INSTRUCTIONS FOR THE TASK:
Your answer must be the records below, printed exactly.

Data records:
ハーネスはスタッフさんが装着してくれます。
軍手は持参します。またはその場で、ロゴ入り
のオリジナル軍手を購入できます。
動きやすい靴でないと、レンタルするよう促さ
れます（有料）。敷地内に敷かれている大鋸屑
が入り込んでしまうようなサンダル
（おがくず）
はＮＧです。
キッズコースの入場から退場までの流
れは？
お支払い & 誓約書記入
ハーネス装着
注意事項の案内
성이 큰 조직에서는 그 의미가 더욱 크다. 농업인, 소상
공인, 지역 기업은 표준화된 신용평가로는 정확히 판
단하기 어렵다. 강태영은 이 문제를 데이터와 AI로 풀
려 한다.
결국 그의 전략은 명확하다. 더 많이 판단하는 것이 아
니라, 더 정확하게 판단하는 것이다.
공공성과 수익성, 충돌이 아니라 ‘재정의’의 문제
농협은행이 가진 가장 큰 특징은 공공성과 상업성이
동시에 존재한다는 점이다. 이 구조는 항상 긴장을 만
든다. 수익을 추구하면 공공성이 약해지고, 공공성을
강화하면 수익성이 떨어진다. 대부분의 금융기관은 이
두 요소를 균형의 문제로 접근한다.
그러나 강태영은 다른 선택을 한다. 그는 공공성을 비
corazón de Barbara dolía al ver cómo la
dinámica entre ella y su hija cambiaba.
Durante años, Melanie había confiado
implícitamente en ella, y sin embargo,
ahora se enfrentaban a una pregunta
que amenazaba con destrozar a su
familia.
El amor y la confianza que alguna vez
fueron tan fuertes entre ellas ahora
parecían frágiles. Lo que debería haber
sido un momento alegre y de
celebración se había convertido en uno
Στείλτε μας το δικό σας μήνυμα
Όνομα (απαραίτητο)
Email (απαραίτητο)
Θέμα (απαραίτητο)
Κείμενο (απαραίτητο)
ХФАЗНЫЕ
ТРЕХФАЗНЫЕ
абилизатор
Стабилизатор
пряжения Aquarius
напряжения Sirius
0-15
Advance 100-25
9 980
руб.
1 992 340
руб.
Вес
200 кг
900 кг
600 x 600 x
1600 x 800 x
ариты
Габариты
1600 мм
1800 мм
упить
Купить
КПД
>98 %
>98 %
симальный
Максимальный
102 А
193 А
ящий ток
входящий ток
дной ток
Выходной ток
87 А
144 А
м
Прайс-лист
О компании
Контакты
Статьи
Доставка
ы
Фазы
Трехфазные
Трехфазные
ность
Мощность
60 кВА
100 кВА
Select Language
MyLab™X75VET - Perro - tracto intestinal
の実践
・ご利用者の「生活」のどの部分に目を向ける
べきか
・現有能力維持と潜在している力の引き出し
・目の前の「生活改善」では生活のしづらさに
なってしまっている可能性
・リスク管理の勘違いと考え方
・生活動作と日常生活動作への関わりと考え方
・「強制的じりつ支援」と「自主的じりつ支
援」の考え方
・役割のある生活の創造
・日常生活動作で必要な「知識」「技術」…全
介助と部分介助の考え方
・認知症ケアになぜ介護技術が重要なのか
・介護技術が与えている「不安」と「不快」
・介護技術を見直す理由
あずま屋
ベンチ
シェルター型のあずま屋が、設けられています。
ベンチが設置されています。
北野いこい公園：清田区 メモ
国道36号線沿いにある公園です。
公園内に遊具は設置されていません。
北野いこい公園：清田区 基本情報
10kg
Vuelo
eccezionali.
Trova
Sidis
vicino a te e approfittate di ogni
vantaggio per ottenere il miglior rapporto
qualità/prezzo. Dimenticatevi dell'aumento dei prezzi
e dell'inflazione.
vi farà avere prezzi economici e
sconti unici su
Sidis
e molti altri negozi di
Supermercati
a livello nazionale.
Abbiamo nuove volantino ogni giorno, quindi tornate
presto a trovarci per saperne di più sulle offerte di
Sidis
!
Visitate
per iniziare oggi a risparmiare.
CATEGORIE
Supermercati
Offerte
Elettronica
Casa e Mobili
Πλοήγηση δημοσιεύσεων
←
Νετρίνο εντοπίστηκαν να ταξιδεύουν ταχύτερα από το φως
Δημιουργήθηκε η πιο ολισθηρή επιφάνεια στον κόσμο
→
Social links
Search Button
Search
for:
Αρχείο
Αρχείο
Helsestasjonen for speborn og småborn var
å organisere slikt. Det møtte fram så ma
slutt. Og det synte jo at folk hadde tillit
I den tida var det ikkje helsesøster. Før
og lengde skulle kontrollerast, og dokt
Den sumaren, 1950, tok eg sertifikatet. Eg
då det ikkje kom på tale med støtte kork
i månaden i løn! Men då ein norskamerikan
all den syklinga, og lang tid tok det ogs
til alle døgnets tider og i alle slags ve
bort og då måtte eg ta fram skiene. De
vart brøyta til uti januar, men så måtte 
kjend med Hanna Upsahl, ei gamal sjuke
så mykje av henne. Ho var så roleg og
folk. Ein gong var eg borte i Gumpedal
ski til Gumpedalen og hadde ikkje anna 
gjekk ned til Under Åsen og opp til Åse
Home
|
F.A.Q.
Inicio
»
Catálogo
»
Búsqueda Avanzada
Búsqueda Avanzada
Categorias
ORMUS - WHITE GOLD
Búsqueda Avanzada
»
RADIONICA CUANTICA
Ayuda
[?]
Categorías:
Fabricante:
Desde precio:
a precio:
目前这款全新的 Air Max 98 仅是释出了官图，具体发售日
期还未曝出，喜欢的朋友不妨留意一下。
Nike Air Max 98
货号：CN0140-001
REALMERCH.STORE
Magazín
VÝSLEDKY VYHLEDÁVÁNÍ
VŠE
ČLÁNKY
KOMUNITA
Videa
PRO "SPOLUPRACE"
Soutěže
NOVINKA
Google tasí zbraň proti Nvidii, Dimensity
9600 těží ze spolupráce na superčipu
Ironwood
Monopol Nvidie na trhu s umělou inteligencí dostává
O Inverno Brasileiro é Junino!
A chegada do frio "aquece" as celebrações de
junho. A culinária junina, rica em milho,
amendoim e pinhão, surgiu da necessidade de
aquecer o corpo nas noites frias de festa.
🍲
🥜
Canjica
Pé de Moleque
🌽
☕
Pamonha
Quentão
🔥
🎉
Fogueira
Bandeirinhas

ANSWER BELOW:
ハーネスはスタッフさんが装着してくれます。
軍手は持参します。またはその場で、ロゴ入り
のオリジナル軍手を購入できます。
動きやすい靴でないと、レンタルするよう促さ
れます（有料）。敷地内に敷かれている大鋸屑
が入り込んでしまうようなサンダル
（おがくず）
はＮＧです。
キッズコースの入場から退場までの流
れは？
お支払い & 誓約書記入
ハーネス装着
注意事項の案内
성이 큰 조직에서는 그 의미가 더욱 크다. 농업인, 소상
공인, 지역 기업은 표준화된 신용평가로는 정확히 판
단하기 어렵다. 강태영은 이 문제를 데이터와 AI로 풀
려 한다.
결국 그의 전략은 명확하다. 더 많이 판단하는 것이 아
니라, 더 정확하게 판단하는 것이다.
공공성과 수익성, 충돌이 아니라 ‘재정의’의 문제
농협은행이 가진 가장 큰 특징은 공공성과 상업성이
동시에 존재한다는 점이다. 이 구조는 항상 긴장을 만
든다. 수익을 추구하면 공공성이 약해지고, 공공성을
강화하면 수익성이 떨어진다. 대부분의 금융기관은 이
두 요소를 균형의 문제로 접근한다.
그러나 강태영은 다른 선택을 한다. 그는 공공성을 비
corazón de Barbara dolía al ver cómo la
dinámica entre ella y su hija cambiaba.
Durante años, Melanie había confiado
implícitamente en ella, y sin embargo,
ahora se enfrentaban a una pregunta
que amenazaba con destrozar a su
familia.
El amor y la confianza que alguna vez
fueron tan fuertes entre ellas ahora
parecían frágiles. Lo que debería haber
sido un momento alegre y de
celebración se había convertido en uno
Στείλτε μας το δικό σας μήνυμα
Όνομα (απαραίτητο)
Email (απαραίτητο)
Θέμα (απαραίτητο)
Κείμενο (απαραίτητο)
ХФАЗНЫЕ
ТРЕХФАЗНЫЕ
абилизатор
Стабилизатор
пряжения Aquarius
напряжения Sirius
0-15
Advance 100-25
9 980
руб.
1 992 340
руб.
Вес
200 кг
900 кг
600 x 600 x
1600 x 800 x
ариты
Габариты
1600 мм
1800 мм
упить
Купить
КПД
>98 %
>98 %
симальный
Максимальный
102 А
193 А
ящий ток
входящий ток
дной ток
Выходной ток
87 А
144 А
м
Прайс-лист
О компании
Контакты
Статьи
Доставка
ы
Фазы
Трехфазные
Трехфазные
ность
Мощность
60 кВА
100 кВА
Select Language
MyLab™X75VET - Perro - tracto intestinal
の実践
・ご利用者の「生活」のどの部分に目を向ける
べきか
・現有能力維持と潜在している力の引き出し
・目の前の「生活改善」では生活のしづらさに
なってしまっている可能性
・リスク管理の勘違いと考え方
・生活動作と日常生活動作への関わりと考え方
・「強制的じりつ支援」と「自主的じりつ支
援」の考え方
・役割のある生活の創造
・日常生活動作で必要な「知識」「技術」…全
介助と部分介助の考え方
・認知症ケアになぜ介護技術が重要なのか
・介護技術が与えている「不安」と「不快」
・介護技術を見直す理由
あずま屋
ベンチ
シェルター型のあずま屋が、設けられています。
ベンチが設置されています。
北野いこい公園：清田区 メモ
国道36号線沿いにある公園です。
公園内に遊具は設置されていません。
北野いこい公園：清田区 基本情報
10kg
Vuelo
eccezionali.
Trova
Sidis
vicino a te e approfittate di ogni
vantaggio per ottenere il miglior rapporto
qualità/prezzo. Dimenticatevi dell'aumento dei prezzi
e dell'inflazione.
vi farà avere prezzi economici e
sconti unici su
Sidis
e molti altri negozi di
Supermercati
a livello nazionale.
Abbiamo nuove volantino ogni giorno, quindi tornate
presto a trovarci per saperne di più sulle offerte di
Sidis
!
Visitate
per iniziare oggi a risparmiare.
CATEGORIE
Supermercati
Offerte
Elettronica
Casa e Mobili
Πλοήγηση δημοσιεύσεων
←
Νετρίνο εντοπίστηκαν να ταξιδεύουν ταχύτερα από το φως
Δημιουργήθηκε η πιο ολισθηρή επιφάνεια στον κόσμο
→
Social links
Search Button
Search
for:
Αρχείο
Αρχείο
Helsestasjonen for speborn og småborn var
å organisere slikt. Det møtte fram så ma
slutt. Og det synte jo at folk hadde tillit
I den tida var det ikkje helsesøster. Før
og lengde skulle kontrollerast, og dokt
Den sumaren, 1950, tok eg sertifikatet. Eg
då det ikkje kom på tale med støtte kork
i månaden i løn! Men då ein norskamerikan
all den syklinga, og lang tid tok det ogs
til alle døgnets tider og i alle slags ve
bort og då måtte eg ta fram skiene. De
vart brøyta til uti januar, men så måtte 
kjend med Hanna Upsahl, ei gamal sjuke
så mykje av henne. Ho var så roleg og
folk. Ein gong var eg borte i Gumpedal
ski til Gumpedalen og hadde ikkje anna 
gjekk ned til Under Åsen og opp til Åse
Home
|
F.A.Q.
Inicio
»
Catálogo
»
Búsqueda Avanzada
Búsqueda Avanzada
Categorias
ORMUS - WHITE GOLD
Búsqueda Avanzada
»
RADIONICA CUANTICA
Ayuda
[?]
Categorías:
Fabricante:
Desde precio:
a precio:
目前这款全新的 Air Max 98 仅是释出了官图，具体发售日
期还未曝出，喜欢的朋友不妨留意一下。
Nike Air Max 98
货号：CN0140-001
REALMERCH.STORE
Magazín
VÝSLEDKY VYHLEDÁVÁNÍ
VŠE
ČLÁNKY
KOMUNITA
Videa
PRO "SPOLUPRACE"
Soutěže
NOVINKA
Google tasí zbraň proti Nvidii, Dimensity
9600 těží ze spolupráce na superčipu
Ironwood
Monopol Nvidie na trhu s umělou inteligencí dostává
O Inverno Brasileiro é Junino!
A chegada do frio "aquece" as celebrações de
junho. A culinária junina, rica em milho,
amendoim e pinhão, surgiu da necessidade de
aquecer o corpo nas noites frias de festa.
🍲
🥜
Canjica
Pé de Moleque
🌽
☕
Pamonha
Quentão
🔥
🎉
Fogueira
Bandeirinhas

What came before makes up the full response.